Kyrgyzstan, a former Soviet republic that has been home to U.S. Air Force aerial tankers for more than seven years, is threatening to close the Manas Air Base to Americans and other Western military units.
Among those affected would be air and ground crews from Fairchild Air Force Base, which have operated out of Manas since the United States launched its attacks on the Taliban in nearby Afghanistan. Fairchild personnel helped set up the military operation at the airfield, arriving when it was little more than a runway with tents nearby.
Crews from the West Plains Air Force base are such a fixture at Manas that in 2006 they held their own version of Bloomsday, establishing a 12-kilometer race at the installation outside the Kyrgyzstan capital of Bishkek.
First Lt. Noel Bacnis, a Fairchild spokeswoman, said Wednesday that Fairchild crews routinely rotate in and out of Manas on tours lasting about 60 days.
About 60 men and women, along with an undisclosed number of its KC-135 tankers – “more than several, not more than 12,” Bacnis said – are on temporary duty there.
Those assignments would end if Kyrgyzstan President Kurmanbek Bakiyev follows through on a threat made Tuesday to close Manas to U.S. forces and their NATO allies resupplying troops in Afghanistan and refueling the aircraft over that neighboring country.
Bakiyev was in Moscow, where he had just received promises from Russian President Dmitry Medvedev for about $2 billion in loans and hundreds of millions more in grants and debt forgiveness.
Bakiyev said on Russian television that the decision was made in recent days, the Washington Post reported Wednesday, and was prompted by a refusal by the U.S. to raise its payments for using the base and by growing public hostility over American military presence in the country.
One point of contention between the U.S. military and the Kyrgyz government involves an incident in 2006 in which a local truck driver was fatally shot by an American soldier during a security check. Kyrgyzstan wants to prosecute the soldier in its courts, but the Pentagon has refused.
Pentagon officials told the Post they hadn’t heard from the Kyrgyz government about any official plans to close Manas, which was set up in late 2001.

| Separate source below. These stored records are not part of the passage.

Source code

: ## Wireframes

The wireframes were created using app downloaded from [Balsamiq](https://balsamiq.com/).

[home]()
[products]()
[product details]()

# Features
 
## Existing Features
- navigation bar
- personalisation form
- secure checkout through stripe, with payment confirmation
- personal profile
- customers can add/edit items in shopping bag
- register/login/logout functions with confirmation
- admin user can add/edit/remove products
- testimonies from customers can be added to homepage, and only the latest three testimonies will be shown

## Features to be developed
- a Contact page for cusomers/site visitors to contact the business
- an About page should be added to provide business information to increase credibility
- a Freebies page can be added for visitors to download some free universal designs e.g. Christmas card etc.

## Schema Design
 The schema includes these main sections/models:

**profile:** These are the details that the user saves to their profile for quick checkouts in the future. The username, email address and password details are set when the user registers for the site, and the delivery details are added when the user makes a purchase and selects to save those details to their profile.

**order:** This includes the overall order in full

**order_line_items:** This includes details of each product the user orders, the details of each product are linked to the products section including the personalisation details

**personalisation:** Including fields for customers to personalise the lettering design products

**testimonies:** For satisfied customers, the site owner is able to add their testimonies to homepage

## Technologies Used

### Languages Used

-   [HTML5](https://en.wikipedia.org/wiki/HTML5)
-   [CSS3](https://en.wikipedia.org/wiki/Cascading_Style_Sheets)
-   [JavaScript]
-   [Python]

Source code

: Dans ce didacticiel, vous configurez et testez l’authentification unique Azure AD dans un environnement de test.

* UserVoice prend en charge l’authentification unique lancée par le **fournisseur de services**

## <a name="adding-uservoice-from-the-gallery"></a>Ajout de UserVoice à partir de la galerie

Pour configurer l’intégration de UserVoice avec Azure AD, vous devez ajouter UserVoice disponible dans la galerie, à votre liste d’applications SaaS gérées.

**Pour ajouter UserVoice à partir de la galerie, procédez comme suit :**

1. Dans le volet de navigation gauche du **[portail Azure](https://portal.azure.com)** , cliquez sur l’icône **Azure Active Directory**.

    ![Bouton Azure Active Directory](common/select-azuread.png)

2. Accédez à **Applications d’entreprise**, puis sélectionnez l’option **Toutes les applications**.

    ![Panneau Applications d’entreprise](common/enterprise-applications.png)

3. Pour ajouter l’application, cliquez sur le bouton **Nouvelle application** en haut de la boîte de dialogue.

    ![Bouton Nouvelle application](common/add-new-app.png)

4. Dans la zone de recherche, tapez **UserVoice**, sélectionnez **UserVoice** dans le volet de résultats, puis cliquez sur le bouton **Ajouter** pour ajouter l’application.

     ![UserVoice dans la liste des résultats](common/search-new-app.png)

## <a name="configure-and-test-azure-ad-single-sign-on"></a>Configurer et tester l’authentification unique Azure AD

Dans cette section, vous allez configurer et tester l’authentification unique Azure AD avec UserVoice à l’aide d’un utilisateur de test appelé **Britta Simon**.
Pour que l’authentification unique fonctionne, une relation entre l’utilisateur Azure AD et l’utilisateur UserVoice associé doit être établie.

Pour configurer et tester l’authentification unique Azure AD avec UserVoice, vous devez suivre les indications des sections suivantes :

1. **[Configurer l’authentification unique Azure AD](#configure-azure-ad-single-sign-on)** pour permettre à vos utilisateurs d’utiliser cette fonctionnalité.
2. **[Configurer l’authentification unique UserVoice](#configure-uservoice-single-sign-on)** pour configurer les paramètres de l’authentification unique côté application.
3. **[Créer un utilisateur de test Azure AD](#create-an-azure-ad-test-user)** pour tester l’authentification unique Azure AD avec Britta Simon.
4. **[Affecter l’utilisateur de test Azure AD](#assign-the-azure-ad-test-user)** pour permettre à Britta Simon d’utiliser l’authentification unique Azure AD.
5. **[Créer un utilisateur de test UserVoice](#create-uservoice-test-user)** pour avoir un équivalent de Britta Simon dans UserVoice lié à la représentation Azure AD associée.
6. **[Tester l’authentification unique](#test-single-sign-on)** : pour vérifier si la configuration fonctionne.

In a 2002 story in The Spokesman-Review, 2nd Lt. Sarah McCoy described being sent on a highly classified deployment the previous December and being told where she was going just before boarding a plane.
She recalled phoning her family and telling them, “We’re going to Kyrgyzstan. Look it up on a map.”

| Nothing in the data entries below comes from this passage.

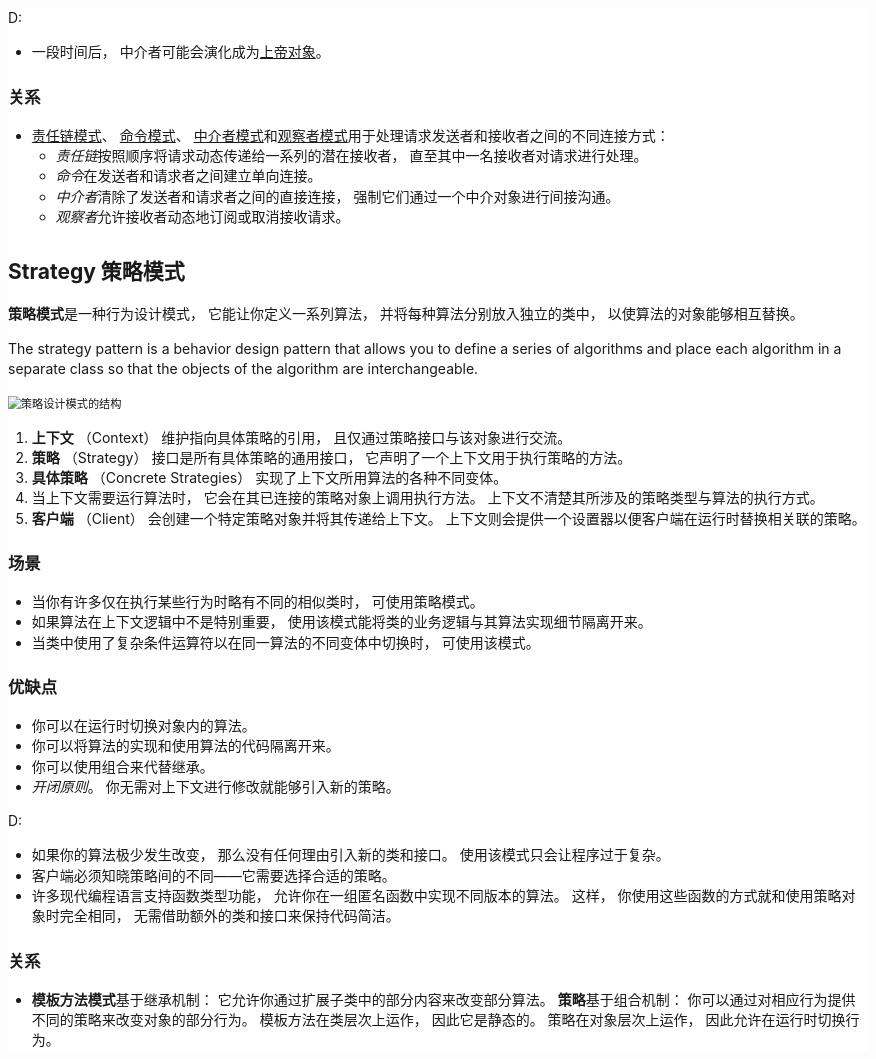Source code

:D:

- 一段时间后， 中介者可能会演化成为[上帝对象](https://refactoringguru.cn/antipatterns/god-object)。

### 关系

- [责任链模式](https://refactoringguru.cn/design-patterns/chain-of-responsibility)、 [命令模式](https://refactoringguru.cn/design-patterns/command)、 [中介者模式](https://refactoringguru.cn/design-patterns/mediator)和[观察者模式](https://refactoringguru.cn/design-patterns/observer)用于处理请求发送者和接收者之间的不同连接方式：
  - *责任链*按照顺序将请求动态传递给一系列的潜在接收者， 直至其中一名接收者对请求进行处理。
  - *命令*在发送者和请求者之间建立单向连接。
  - *中介者*清除了发送者和请求者之间的直接连接， 强制它们通过一个中介对象进行间接沟通。
  - *观察者*允许接收者动态地订阅或取消接收请求。

## Strategy 策略模式

**策略模式**是一种行为设计模式， 它能让你定义一系列算法， 并将每种算法分别放入独立的类中， 以使算法的对象能够相互替换。

The strategy pattern is a behavior design pattern that allows you to define a series of algorithms and place each algorithm in a separate class so that the objects of the algorithm are interchangeable.

<img src="https://refactoringguru.cn/images/patterns/diagrams/strategy/structure-indexed.png" alt="策略设计模式的结构" style="zoom:80%;" />

1. **上下文** （Context） 维护指向具体策略的引用， 且仅通过策略接口与该对象进行交流。
2. **策略** （Strategy） 接口是所有具体策略的通用接口， 它声明了一个上下文用于执行策略的方法。
3. **具体策略** （Concrete Strategies） 实现了上下文所用算法的各种不同变体。
4. 当上下文需要运行算法时， 它会在其已连接的策略对象上调用执行方法。 上下文不清楚其所涉及的策略类型与算法的执行方式。
5. **客户端** （Client） 会创建一个特定策略对象并将其传递给上下文。 上下文则会提供一个设置器以便客户端在运行时替换相关联的策略。

### 场景

- 当你有许多仅在执行某些行为时略有不同的相似类时， 可使用策略模式。
- 如果算法在上下文逻辑中不是特别重要， 使用该模式能将类的业务逻辑与其算法实现细节隔离开来。
-  当类中使用了复杂条件运算符以在同一算法的不同变体中切换时， 可使用该模式。

### 优缺点

- 你可以在运行时切换对象内的算法。
-  你可以将算法的实现和使用算法的代码隔离开来。
-  你可以使用组合来代替继承。
-  *开闭原则*。 你无需对上下文进行修改就能够引入新的策略。

D:

- 如果你的算法极少发生改变， 那么没有任何理由引入新的类和接口。 使用该模式只会让程序过于复杂。
-  客户端必须知晓策略间的不同——它需要选择合适的策略。
-  许多现代编程语言支持函数类型功能， 允许你在一组匿名函数中实现不同版本的算法。 这样， 你使用这些函数的方式就和使用策略对象时完全相同， 无需借助额外的类和接口来保持代码简洁。

### 关系

- **模板方法模式**基于继承机制： 它允许你通过扩展子类中的部分内容来改变部分算法。 **策略**基于组合机制： 你可以通过对相应行为提供不同的策略来改变对象的部分行为。 模板方法在类层次上运作， 因此它是静态的。 策略在对象层次上运作， 因此允许在运行时切换行为。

The mountainous country is north of Afghanistan, west of China and south of Kazakhstan.
In a separate interview for that story, Master Sgt. Dave Walker recalled arriving at Manas in early 2002 and helping transform it from a muddy field near the Bishkek airport into a fully operational military base.

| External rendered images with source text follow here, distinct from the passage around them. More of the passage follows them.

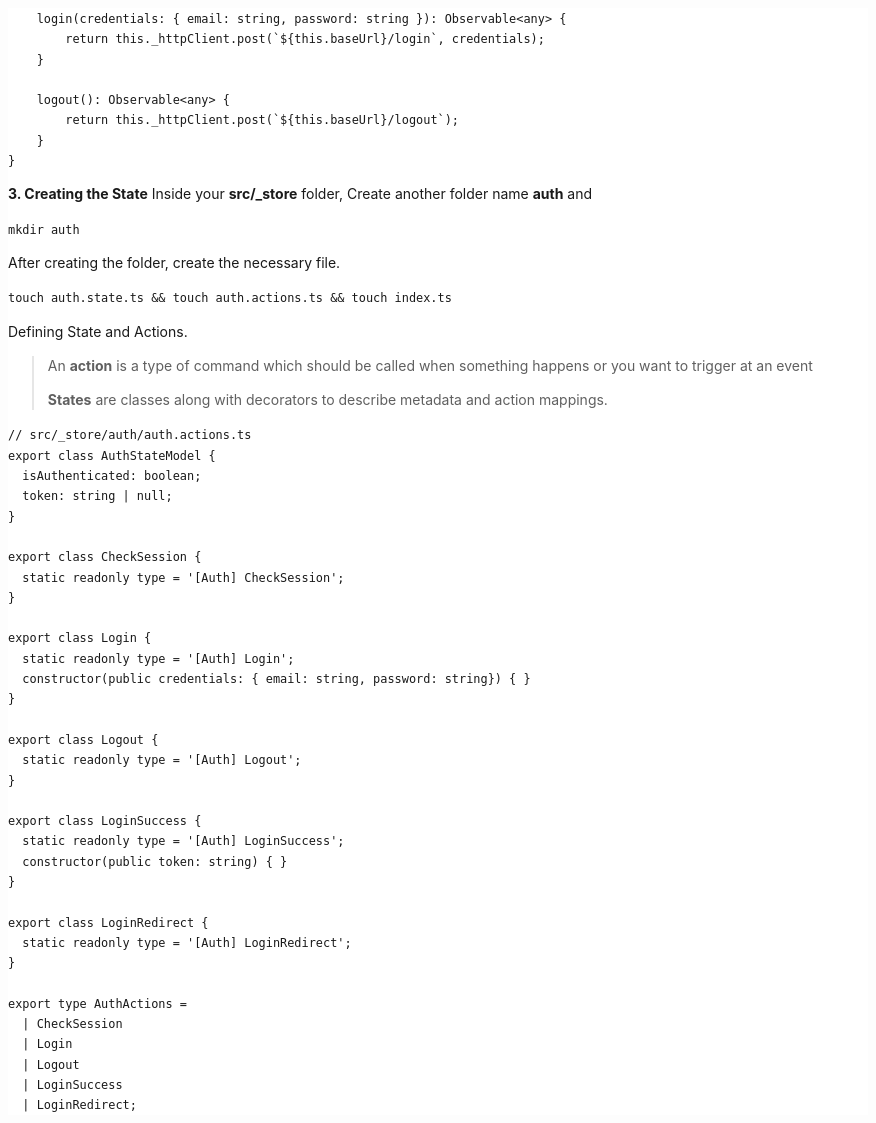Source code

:         login(credentials: { email: string, password: string }): Observable<any> {
            return this._httpClient.post(`${this.baseUrl}/login`, credentials);
        }
    
        logout(): Observable<any> {
            return this._httpClient.post(`${this.baseUrl}/logout`);
        }
    }

**3. Creating the State**
Inside your **src/_store** folder, Create another folder name **auth** and 

    mkdir auth

After creating the folder, create the necessary file.

    touch auth.state.ts && touch auth.actions.ts && touch index.ts

Defining State and Actions.

> An **action** is a type of command which should be called when
> something happens or you want to trigger at an event
> 
> **States** are classes along with decorators to describe metadata and
> action mappings.

    // src/_store/auth/auth.actions.ts
    export class AuthStateModel {
      isAuthenticated: boolean;
      token: string | null;
    }
    
    export class CheckSession {
      static readonly type = '[Auth] CheckSession';
    }
    
    export class Login {
      static readonly type = '[Auth] Login';
      constructor(public credentials: { email: string, password: string}) { }
    }
    
    export class Logout {
      static readonly type = '[Auth] Logout';
    }
    
    export class LoginSuccess {
      static readonly type = '[Auth] LoginSuccess';
      constructor(public token: string) { }
    }
    
    export class LoginRedirect {
      static readonly type = '[Auth] LoginRedirect';
    }
    
    export type AuthActions =
      | CheckSession
      | Login
      | Logout
      | LoginSuccess
      | LoginRedirect;
    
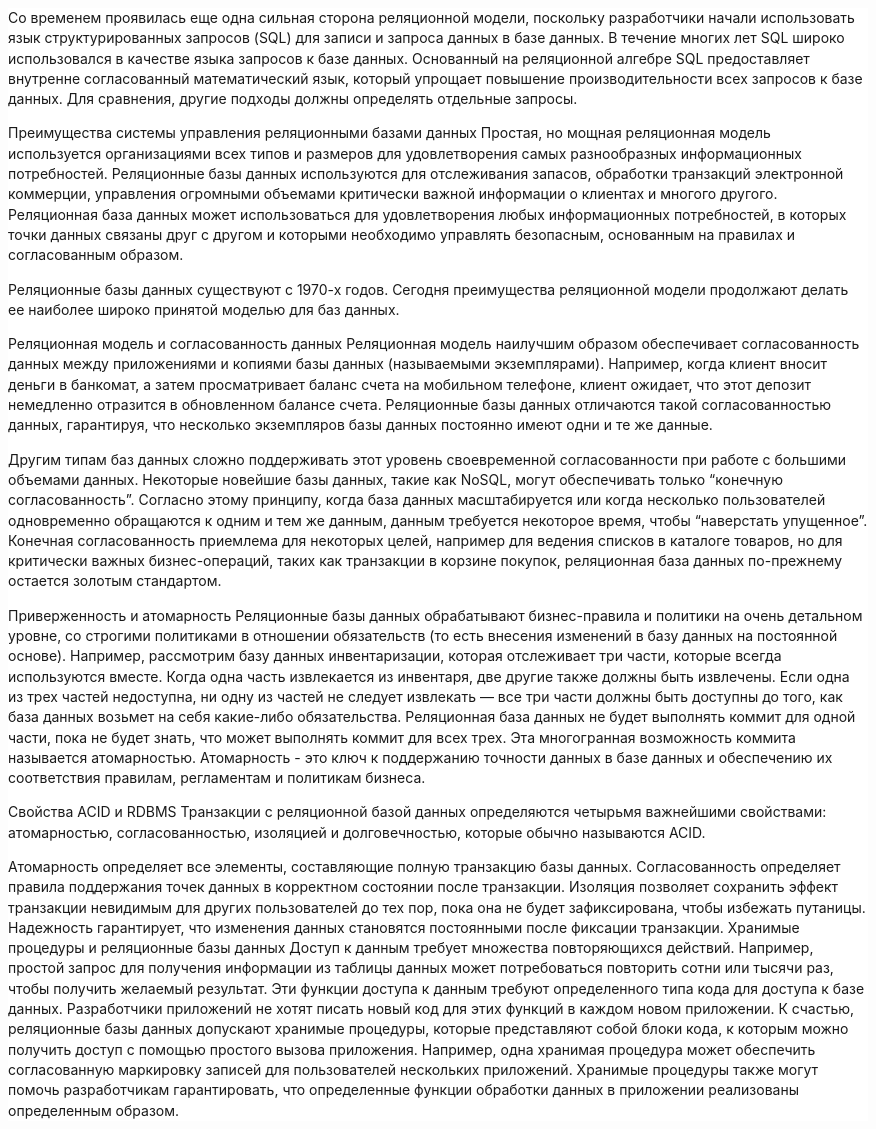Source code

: Со временем проявилась еще одна сильная сторона реляционной модели, поскольку разработчики начали использовать язык структурированных запросов (SQL) для записи и запроса данных в базе данных. В течение многих лет SQL широко использовался в качестве языка запросов к базе данных. Основанный на реляционной алгебре SQL предоставляет внутренне согласованный математический язык, который упрощает повышение производительности всех запросов к базе данных. Для сравнения, другие подходы должны определять отдельные запросы.

Преимущества системы управления реляционными базами данных
Простая, но мощная реляционная модель используется организациями всех типов и размеров для удовлетворения самых разнообразных информационных потребностей. Реляционные базы данных используются для отслеживания запасов, обработки транзакций электронной коммерции, управления огромными объемами критически важной информации о клиентах и многого другого. Реляционная база данных может использоваться для удовлетворения любых информационных потребностей, в которых точки данных связаны друг с другом и которыми необходимо управлять безопасным, основанным на правилах и согласованным образом.

Реляционные базы данных существуют с 1970-х годов. Сегодня преимущества реляционной модели продолжают делать ее наиболее широко принятой моделью для баз данных.

Реляционная модель и согласованность данных
Реляционная модель наилучшим образом обеспечивает согласованность данных между приложениями и копиями базы данных (называемыми экземплярами). Например, когда клиент вносит деньги в банкомат, а затем просматривает баланс счета на мобильном телефоне, клиент ожидает, что этот депозит немедленно отразится в обновленном балансе счета. Реляционные базы данных отличаются такой согласованностью данных, гарантируя, что несколько экземпляров базы данных постоянно имеют одни и те же данные.

Другим типам баз данных сложно поддерживать этот уровень своевременной согласованности при работе с большими объемами данных. Некоторые новейшие базы данных, такие как NoSQL, могут обеспечивать только “конечную согласованность”. Согласно этому принципу, когда база данных масштабируется или когда несколько пользователей одновременно обращаются к одним и тем же данным, данным требуется некоторое время, чтобы “наверстать упущенное”. Конечная согласованность приемлема для некоторых целей, например для ведения списков в каталоге товаров, но для критически важных бизнес-операций, таких как транзакции в корзине покупок, реляционная база данных по-прежнему остается золотым стандартом.

Приверженность и атомарность
Реляционные базы данных обрабатывают бизнес-правила и политики на очень детальном уровне, со строгими политиками в отношении обязательств (то есть внесения изменений в базу данных на постоянной основе). Например, рассмотрим базу данных инвентаризации, которая отслеживает три части, которые всегда используются вместе. Когда одна часть извлекается из инвентаря, две другие также должны быть извлечены. Если одна из трех частей недоступна, ни одну из частей не следует извлекать — все три части должны быть доступны до того, как база данных возьмет на себя какие-либо обязательства. Реляционная база данных не будет выполнять коммит для одной части, пока не будет знать, что может выполнять коммит для всех трех. Эта многогранная возможность коммита называется атомарностью. Атомарность - это ключ к поддержанию точности данных в базе данных и обеспечению их соответствия правилам, регламентам и политикам бизнеса.

Свойства ACID и RDBMS
Транзакции с реляционной базой данных определяются четырьмя важнейшими свойствами: атомарностью, согласованностью, изоляцией и долговечностью, которые обычно называются ACID.

Атомарность определяет все элементы, составляющие полную транзакцию базы данных.
Согласованность определяет правила поддержания точек данных в корректном состоянии после транзакции.
Изоляция позволяет сохранить эффект транзакции невидимым для других пользователей до тех пор, пока она не будет зафиксирована, чтобы избежать путаницы.
Надежность гарантирует, что изменения данных становятся постоянными после фиксации транзакции.
Хранимые процедуры и реляционные базы данных
Доступ к данным требует множества повторяющихся действий. Например, простой запрос для получения информации из таблицы данных может потребоваться повторить сотни или тысячи раз, чтобы получить желаемый результат. Эти функции доступа к данным требуют определенного типа кода для доступа к базе данных. Разработчики приложений не хотят писать новый код для этих функций в каждом новом приложении. К счастью, реляционные базы данных допускают хранимые процедуры, которые представляют собой блоки кода, к которым можно получить доступ с помощью простого вызова приложения. Например, одна хранимая процедура может обеспечить согласованную маркировку записей для пользователей нескольких приложений. Хранимые процедуры также могут помочь разработчикам гарантировать, что определенные функции обработки данных в приложении реализованы определенным образом.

“Every single day you experienced something that makes you say, ‘I can’t believe I’m here,’ ” Walker said at the time.
In 2006, about 60 men and women stationed at Manas participated in a sanctioned version of Bloomsday, which race founder Don Kardong said was a way to “give them a little bit of home.” Those who finished got Bloomsday T-shirts, normally reserved for runners on the Spokane course.
Later that year, a Fairchild-based tanker caught fire after it collided with a Kyrgyz commercial airliner. The three-member crew had to evacuate the KC-135, and the fire was put out. The U.S. Air Force delayed disclosing that the fire was caused by the collision with the commercial jet for a day at the request of the Kyrgyz government.
No one was injured in the collision, but both planes were damaged.